Things that influenced finetuning DeBERTa small:
- using context instead of sep token reduced score by 0.005
- smaller batches did not change score, but increased fitting time
- increasing train / test split from 0.3 to 0.25 increased score by 0.005
- higher learning rate (1e-4 instead of 5e-5) drastically reduced score, by 0.05

Best score achieved with DeBERTa small (did not go back with further optimisations afterwards): 0.781

## DeBERTa base

Things that influenced finetuning DeBERTa base
- created warm up ratio -> increased score by 0.02
- used recommended hypertuning parameters -> had no impact

# Electra -> Val Score: 0.8264

Things that influenced Electra:
- changed input to include "full" instead of context -> boosted from 0.805 to 0.815
- changed input to include "context" and "title" instead of "full" + dynamic padding -> boosted to 0.820
- reduced warmup a little (0.15 instead of 0.1) -> boosted to 0.825
- had to enable shuffle = False on fit and set random states to get consistent results; else model often died
- had to also put Electra on first position so it runs with less problems (before it was third)

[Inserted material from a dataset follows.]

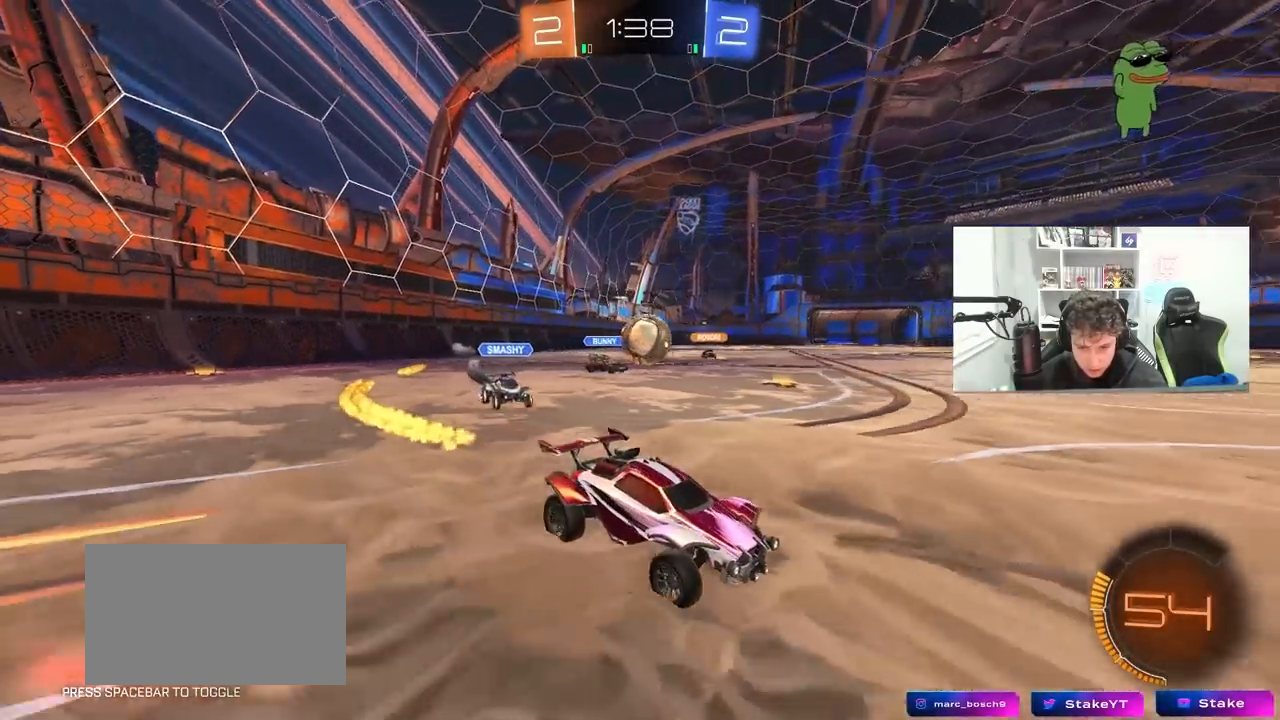
{"keys": ["d", "w"], "mouse": [], "mouse_move": "still", "events": [[33, "a", "up"], [33, "w", "up"], [133, "d", "down"], [167, "s", "down"], [267, "a", "down"], [267, "mouse_right", "down"], [317, "d", "up"], [317, "mouse_right", "up"], [317, "s", "up"], [450, "w", "down"], [500, "a", "up"], [500, "d", "down"]]}
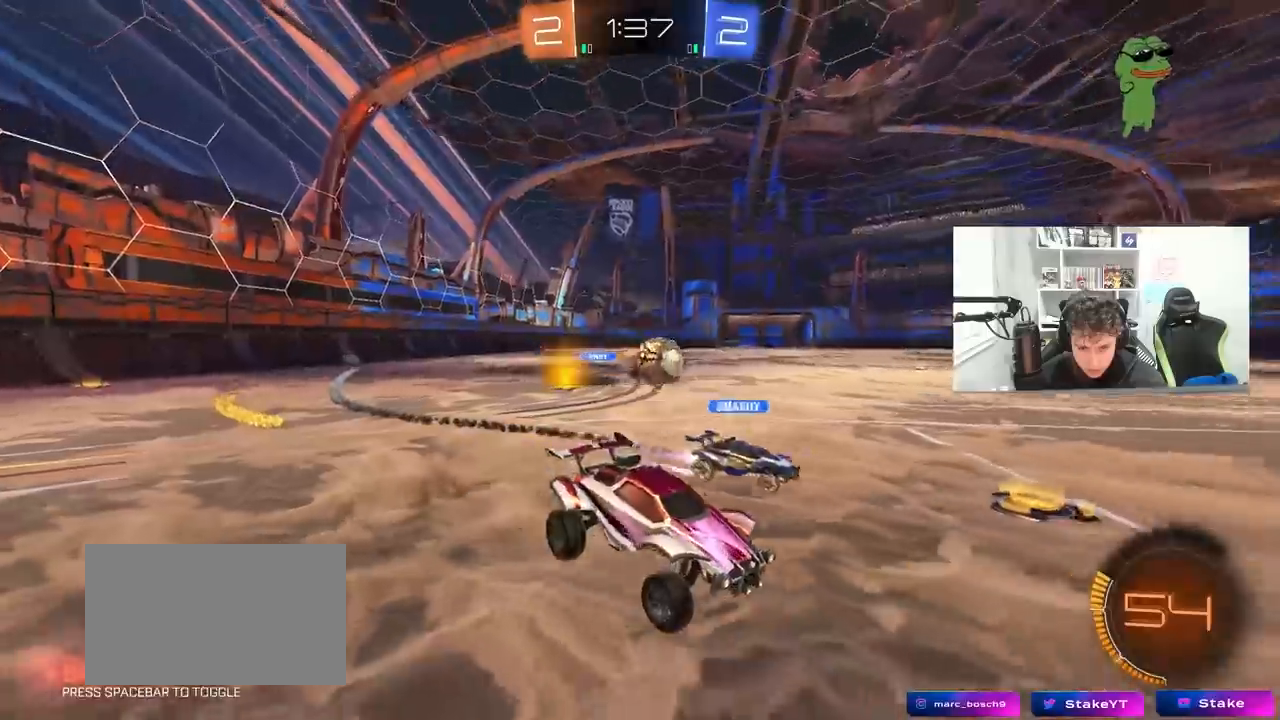
{"keys": ["d"], "mouse": [], "mouse_move": "still", "events": [[50, "d", "up"], [100, "w", "up"], [133, "mouse_left", "down"], [233, "a", "down"], [233, "s", "down"], [283, "mouse_left", "up"], [417, "d", "down"], [467, "a", "up"], [467, "s", "up"]]}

In general, the consense in many discussions seems to be that Electra is a rather hard to train model

In [None]:
import warnings
warnings.filterwarnings("ignore") #can get annoying and visually distracting

In [None]:
electra = "../input/google-electra-large-discriminator"
#ELECTRA is a new method for self-supervised language representation learning. 
#It can be used to pre-train transformer networks using relatively little compute. 
#ELECTRA models are trained to distinguish "real" input tokens vs "fake" input tokens 
#generated by another neural network, similar to the discriminator of a GAN. 
#TLDR; google did something cool and it works

tokenizer = AutoTokenizer.from_pretrained(electra)
sep = tokenizer.sep_token #is "[SEP]"
df["inputs"] = df.context + sep + df.title + sep + df.anchor + sep + df.target + sep 
df1 = df[["inputs","score"]]


def tok_func(x): return tokenizer(x["inputs"])

#create ds from dataframe
ds = Dataset.from_pandas(df).rename_column('score', 'label')
#split into seperate sections
new_ds = DatasetDict({"train":ds.select(trn_idxs),
             "val": ds.select(val_idxs)})
#split into seperate ds
train_ds = new_ds["train"]
val_ds  = new_ds["val"]
#tokenize
tok_train = train_ds.map(tok_func,batched = True) 
tok_val = val_ds.map(tok_func, batched = True)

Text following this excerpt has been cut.